In May 2025, the U.S. Trade Representative’s Office finalized its review of the Section 301 tariffs and introduced a new tariff framework targeting strategic imports, particularly from sectors deemed critical to U.S. manufacturing and national security. While the primary target is China, these measures affect all exporters, including those from Serbia, who supply goods in categories impacted by the revised Harmonized Tariff Schedule.

Here’s a snapshot of notable tariff increases relevant to Serbian exporters:

  • Electric vehicles (EVs) and certain EV components: 100% tariff
  • Steel and aluminum products (including rolled, coated, or processed forms): raised from 7.5% to 25%
  • Semiconductors and electronic assemblies: increased from zero or low duties to 15% – 25%
  • Medical equipment and diagnostic instruments: newly subject to 10% – 15% tariffs
  • Industrial machinery and tools: generally affected by new tariffs ranging between 10% and 20%, depending on classification
  • Lithium-ion batteries and battery inputs: increased up to 25%

Even though Serbia is not directly subject to U.S. trade penalties like China, Serbian-origin goods using components from China or countries subject to Section 301 penalties may face the same tariffs, especially if CBP (Customs and Border Protection) determines that the origin of the critical inputs is not properly documented or declared.

This underscores the need for precise tariff classification, full documentation, and legally solid supply chain declarations. Serbian exporters should not assume that their goods are exempt simply because they originate in a non-target country.

Customs Enforcement and Documentation Requirements

U.S. Customs is now enforcing compliance through increased post-entry audits, random inspections, and a heightened focus on supply chain traceability.
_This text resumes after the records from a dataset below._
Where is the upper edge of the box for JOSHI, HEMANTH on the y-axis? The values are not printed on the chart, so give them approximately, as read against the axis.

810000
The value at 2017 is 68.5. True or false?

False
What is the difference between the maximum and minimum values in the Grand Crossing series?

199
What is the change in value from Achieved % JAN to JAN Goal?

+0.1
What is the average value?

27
Under the Uyghur Forced Labor Prevention Act (UFLPA), any goods suspected of links to forced labor—especially in western China—can be detained or rejected unless the importer can clearly document the origin of each material or component.

Serbian companies exporting goods to the U.S., particularly those using Asian suppliers, should be ready to submit comprehensive documentation, including:

  • Supplier origin statements
  • Manufacturing flow charts
  • Bills of materials (BOM)
  • Country-of-origin certificates
  • Contracts and declarations confirming ethical sourcing

Failure to provide adequate proof may result in delays, penalties, or seizure of goods by U.S. Customs.
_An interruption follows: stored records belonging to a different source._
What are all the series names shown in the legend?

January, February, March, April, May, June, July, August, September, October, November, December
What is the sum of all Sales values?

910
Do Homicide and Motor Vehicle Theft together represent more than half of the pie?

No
Implications for Serbian Exporters

This new environment will particularly affect Serbian companies in the automotive, engineering, IT hardware, and construction sectors, as well as pharma and industrial packaging.

Serbian exporters who have U.S. subsidiaries or deliver DDP (Delivered Duty Paid) must ensure that their brokers are fully ACE (Automated Commercial Environment) compliant. Incorrect or incomplete filings could expose the company to additional tariffs, compliance violations, or loss of trade privileges.

It is also critical for Serbian companies to re-evaluate their commercial contracts, particularly those involving pricing and delivery terms. With certain tariffs now as high as 100%, pricing models must be reviewed to remain commercially viable. In many cases, switching to EXW or FOB Incoterms may help mitigate customs exposure and shift responsibility to the U.S. buyer.

Next Steps: What You Can Do

Serbian businesses exporting to the U.S. should immediately:

  • Conduct a customs classification review to ensure their goods are assigned the correct HTS codes under the new U.S. schedule.
  • Perform a supply chain audit to trace the origin of key components and identify exposure to Chinese-origin or restricted-source materials.
  • Update contracts to reflect revised Incoterms and price structures that account for new tariffs.
  • Partner with experienced U.S.-based customs brokers and legal advisors to manage filings and compliance procedures.

Even companies that do not directly export to the U.S. but work through distributors or OEM partnerships should review their obligations, as indirect exposure is now a growing risk.